(Records from a data source)
+---+

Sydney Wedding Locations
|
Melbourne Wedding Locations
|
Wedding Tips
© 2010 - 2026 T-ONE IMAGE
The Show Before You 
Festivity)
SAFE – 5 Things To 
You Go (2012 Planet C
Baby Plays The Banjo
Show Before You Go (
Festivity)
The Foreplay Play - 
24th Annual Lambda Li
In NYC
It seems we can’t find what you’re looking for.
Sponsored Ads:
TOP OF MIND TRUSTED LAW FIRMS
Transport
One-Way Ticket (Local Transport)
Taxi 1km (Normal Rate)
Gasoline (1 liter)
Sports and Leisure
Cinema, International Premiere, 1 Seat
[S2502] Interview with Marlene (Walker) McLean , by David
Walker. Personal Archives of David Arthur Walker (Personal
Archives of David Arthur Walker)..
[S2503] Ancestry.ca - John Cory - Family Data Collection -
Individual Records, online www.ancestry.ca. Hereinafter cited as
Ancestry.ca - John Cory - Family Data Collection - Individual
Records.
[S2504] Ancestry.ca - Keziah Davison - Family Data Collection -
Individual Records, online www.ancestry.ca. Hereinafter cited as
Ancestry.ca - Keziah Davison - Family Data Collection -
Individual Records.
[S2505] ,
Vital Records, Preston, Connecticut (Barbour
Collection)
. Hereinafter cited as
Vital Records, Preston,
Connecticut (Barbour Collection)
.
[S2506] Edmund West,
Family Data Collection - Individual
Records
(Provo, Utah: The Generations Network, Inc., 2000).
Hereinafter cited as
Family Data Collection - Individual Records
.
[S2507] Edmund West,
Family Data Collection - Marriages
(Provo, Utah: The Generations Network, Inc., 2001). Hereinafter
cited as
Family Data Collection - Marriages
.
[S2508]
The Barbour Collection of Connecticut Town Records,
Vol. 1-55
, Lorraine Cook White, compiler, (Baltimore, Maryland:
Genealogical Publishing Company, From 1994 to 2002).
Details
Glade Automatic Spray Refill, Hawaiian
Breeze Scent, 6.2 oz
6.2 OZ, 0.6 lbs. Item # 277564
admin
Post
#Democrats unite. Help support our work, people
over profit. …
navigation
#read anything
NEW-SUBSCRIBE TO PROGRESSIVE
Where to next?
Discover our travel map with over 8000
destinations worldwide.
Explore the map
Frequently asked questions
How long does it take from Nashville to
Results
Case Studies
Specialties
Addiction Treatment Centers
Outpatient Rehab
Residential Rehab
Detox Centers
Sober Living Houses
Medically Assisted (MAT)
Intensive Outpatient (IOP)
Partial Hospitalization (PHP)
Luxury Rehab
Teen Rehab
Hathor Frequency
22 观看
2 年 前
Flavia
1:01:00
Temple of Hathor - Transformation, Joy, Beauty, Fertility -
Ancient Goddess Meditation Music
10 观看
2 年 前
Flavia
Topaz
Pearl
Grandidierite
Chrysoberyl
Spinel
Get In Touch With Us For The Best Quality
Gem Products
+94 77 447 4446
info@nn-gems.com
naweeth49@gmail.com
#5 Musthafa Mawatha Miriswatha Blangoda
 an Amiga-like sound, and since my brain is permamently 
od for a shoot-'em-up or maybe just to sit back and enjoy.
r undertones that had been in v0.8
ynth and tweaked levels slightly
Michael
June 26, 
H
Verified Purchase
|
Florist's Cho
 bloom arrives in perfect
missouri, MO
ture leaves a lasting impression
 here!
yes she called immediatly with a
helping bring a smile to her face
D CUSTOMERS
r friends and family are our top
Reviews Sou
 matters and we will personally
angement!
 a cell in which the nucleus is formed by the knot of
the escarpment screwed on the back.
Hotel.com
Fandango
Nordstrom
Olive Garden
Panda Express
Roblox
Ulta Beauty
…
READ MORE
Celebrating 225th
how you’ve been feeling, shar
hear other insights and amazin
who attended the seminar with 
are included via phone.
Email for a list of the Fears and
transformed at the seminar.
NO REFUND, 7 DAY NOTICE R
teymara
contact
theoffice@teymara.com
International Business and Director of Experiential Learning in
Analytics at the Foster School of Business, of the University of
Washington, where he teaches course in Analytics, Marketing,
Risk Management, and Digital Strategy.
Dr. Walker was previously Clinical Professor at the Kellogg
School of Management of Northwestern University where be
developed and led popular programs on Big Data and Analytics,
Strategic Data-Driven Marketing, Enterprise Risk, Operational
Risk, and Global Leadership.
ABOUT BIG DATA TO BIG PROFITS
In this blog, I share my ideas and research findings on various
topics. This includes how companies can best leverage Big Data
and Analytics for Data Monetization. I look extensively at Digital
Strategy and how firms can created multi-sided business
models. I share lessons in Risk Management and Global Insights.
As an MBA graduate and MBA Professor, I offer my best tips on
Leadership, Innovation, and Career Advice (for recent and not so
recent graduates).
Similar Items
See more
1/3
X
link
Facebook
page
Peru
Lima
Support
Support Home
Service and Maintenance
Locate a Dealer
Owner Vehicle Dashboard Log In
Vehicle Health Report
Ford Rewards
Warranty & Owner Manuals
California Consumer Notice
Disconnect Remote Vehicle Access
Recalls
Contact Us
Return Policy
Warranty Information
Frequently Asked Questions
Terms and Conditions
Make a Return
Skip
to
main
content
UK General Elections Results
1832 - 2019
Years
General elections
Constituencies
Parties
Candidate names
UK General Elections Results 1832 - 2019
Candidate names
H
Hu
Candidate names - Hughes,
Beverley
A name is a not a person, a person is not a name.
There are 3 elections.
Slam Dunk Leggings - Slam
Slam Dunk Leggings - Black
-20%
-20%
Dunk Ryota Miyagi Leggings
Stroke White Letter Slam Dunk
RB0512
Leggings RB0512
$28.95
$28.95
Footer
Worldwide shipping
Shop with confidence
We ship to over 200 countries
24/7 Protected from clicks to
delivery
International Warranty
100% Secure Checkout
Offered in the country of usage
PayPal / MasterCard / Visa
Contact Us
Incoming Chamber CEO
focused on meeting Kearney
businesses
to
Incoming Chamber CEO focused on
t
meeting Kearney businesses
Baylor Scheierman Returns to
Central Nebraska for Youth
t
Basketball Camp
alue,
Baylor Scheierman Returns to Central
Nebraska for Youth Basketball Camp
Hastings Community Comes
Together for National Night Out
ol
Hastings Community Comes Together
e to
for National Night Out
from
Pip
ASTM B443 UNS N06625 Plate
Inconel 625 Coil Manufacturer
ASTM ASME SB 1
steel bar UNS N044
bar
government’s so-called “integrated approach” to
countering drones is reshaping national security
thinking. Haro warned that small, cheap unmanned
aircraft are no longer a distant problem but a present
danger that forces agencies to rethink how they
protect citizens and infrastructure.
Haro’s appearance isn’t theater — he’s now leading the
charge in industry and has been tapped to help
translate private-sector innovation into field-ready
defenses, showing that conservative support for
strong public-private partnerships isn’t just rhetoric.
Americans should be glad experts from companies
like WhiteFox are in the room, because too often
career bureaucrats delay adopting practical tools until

+---+

▸ Your objective:
Reproduce every line from the first one down through the line containing "[S2502] Interview with", with both ends included.

▸ The answer:
Sydney Wedding Locations
|
Melbourne Wedding Locations
|
Wedding Tips
© 2010 - 2026 T-ONE IMAGE
The Show Before You 
Festivity)
SAFE – 5 Things To 
You Go (2012 Planet C
Baby Plays The Banjo
Show Before You Go (
Festivity)
The Foreplay Play - 
24th Annual Lambda Li
In NYC
It seems we can’t find what you’re looking for.
Sponsored Ads:
TOP OF MIND TRUSTED LAW FIRMS
Transport
One-Way Ticket (Local Transport)
Taxi 1km (Normal Rate)
Gasoline (1 liter)
Sports and Leisure
Cinema, International Premiere, 1 Seat
[S2502] Interview with Marlene (Walker) McLean , by David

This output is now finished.